## [TRAVAIL DEMANDÉ]
1/ D'après le texte, sur quoi porte l'amendement au paragraphe 1 de l'article 20 de la Convention ?
2/ Énumérez les parties compétentes que le texte cite en exemple et avec lesquelles l'État partie est encouragé à collaborer.

## [TEXTE]
━━━━━━━━━━━━━━━━

Protocole facultatif et amendement au paragraphe 1 de l’article 20 de la Convention

Le Comité encourage l ’ État partie à ratifier le Protocole facultatif à la Convention et à accepter, dès que possible, l ’ amendement au paragraphe 1 de l ’ article 20 de la Convention concernant le calendrier des réunions du Comité.

Déclaration et Programme d’action de Beijing

Le Comité incite l ’ État partie à s ’ inspirer de la Déclaration et du Programme d ’ action de Beijing dans les efforts qu ’ il déploie pour mettre en œuvre les dispositions de la Convention.

Objectifs du Millénaire pour le développement et cadre de développement pour l’après-2015

Conformément aux dispositions de la Convention, le Comité demande l ’ intégration de la prise en compte de la distinction homme-femme dans tous les efforts visant à réaliser les objectifs du Millénaire pour le développement et dans le cadre de développement pour l ’ après-2015.

Diffusion

Le Comité rappelle à l ’ État partie son obligation de mettre systématiquement et constamment en œuvre les dispositions de la Convention. Il prie instamment l ’ État partie d ’ accorder en priorité son attention aux présentes observations finales et recommandations d ’ ici la présentation de son prochain rapport périodique. Il demande donc que les présentes observations finales soient diffusées en temps opportun, dans la (les) langue(s) officielle(s) de l ’ État partie, aux institutions d ’ État concernées à tous les niveaux (national, régional et local), en particulier au gouvernement, aux ministères, au Parlement et à l ’ appareil judiciaire afin qu ’ elles puissent être pleinement mises en œuvre. Il encourage l ’ État partie à collaborer avec toutes les parties compétentes concernées, par exemple associations d ’ employeurs, syndicats, organisations des droits de l ’ homme et de femmes, universités, instituts de recherche et médias. Il recommande en outre que les présentes observations finales soient diffusées de manière appropriée au niveau des communautés locales, afin d ’ en permettre la mise en œuvre. De plus, le Comité prie l ’ État partie de continuer à diffuser à toutes les parties concernées la Convention, le Protocole facultatif y relatif et la jurisprudence pertinente ainsi que les recommandations générales du Comité.

Assistance technique

Le Comité recommande à l ’ État partie d ’ envisager de demander une aide internationale et de se prévaloir de l ’ assistance technique pour l ’ élaboration et la mise en œuvre d ’ un programme complet visant à donner suite aux recommandations ci-dessus et à appliquer la Convention dans son ensemble. Le Comité demande également à l ’ État partie de poursuivre sa coopération avec les institutions spécialisées et les programmes du système des Nations Unies.

━━━━━━━━━━━━━━━━

## [Fiches extraites d'une collection]
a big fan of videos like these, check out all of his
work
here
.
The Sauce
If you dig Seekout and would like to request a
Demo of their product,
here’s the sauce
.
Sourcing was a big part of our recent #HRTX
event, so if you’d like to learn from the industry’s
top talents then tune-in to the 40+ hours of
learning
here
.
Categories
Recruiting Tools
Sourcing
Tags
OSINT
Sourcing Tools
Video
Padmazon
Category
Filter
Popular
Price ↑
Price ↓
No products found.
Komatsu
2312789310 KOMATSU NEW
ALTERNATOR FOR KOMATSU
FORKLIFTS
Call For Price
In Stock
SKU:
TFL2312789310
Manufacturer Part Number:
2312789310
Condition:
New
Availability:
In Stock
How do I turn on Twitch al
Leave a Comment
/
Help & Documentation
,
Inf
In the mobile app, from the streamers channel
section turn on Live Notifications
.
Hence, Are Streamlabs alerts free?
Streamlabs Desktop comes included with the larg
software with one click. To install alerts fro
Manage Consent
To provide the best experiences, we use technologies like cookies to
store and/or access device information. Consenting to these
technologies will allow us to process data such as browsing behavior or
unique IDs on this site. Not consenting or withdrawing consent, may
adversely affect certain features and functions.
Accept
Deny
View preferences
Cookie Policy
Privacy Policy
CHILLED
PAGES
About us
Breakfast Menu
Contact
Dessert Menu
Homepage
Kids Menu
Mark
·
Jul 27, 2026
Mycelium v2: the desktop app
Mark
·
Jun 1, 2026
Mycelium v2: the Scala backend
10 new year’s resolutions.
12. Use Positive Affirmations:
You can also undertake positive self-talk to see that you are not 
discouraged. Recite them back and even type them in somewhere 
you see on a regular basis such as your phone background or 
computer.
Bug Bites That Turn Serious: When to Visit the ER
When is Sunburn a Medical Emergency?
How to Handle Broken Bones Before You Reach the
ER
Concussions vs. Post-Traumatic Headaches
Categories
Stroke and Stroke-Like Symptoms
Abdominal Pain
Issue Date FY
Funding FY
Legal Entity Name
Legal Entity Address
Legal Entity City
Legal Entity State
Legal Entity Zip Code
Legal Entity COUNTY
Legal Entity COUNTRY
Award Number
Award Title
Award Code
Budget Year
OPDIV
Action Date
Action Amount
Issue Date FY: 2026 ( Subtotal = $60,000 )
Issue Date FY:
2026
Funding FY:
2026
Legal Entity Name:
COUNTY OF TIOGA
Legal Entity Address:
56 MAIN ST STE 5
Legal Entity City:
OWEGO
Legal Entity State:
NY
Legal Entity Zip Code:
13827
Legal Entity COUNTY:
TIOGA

━━━━━━━━━━━━━━━━

## [CORRIGÉS PAR TÂCHE]
1/ Il porte sur le calendrier des réunions du Comité.

2/
- associations d'employeurs
- syndicats
- organisations des droits de l'homme et de femmes
- universités
- instituts de recherche
- médias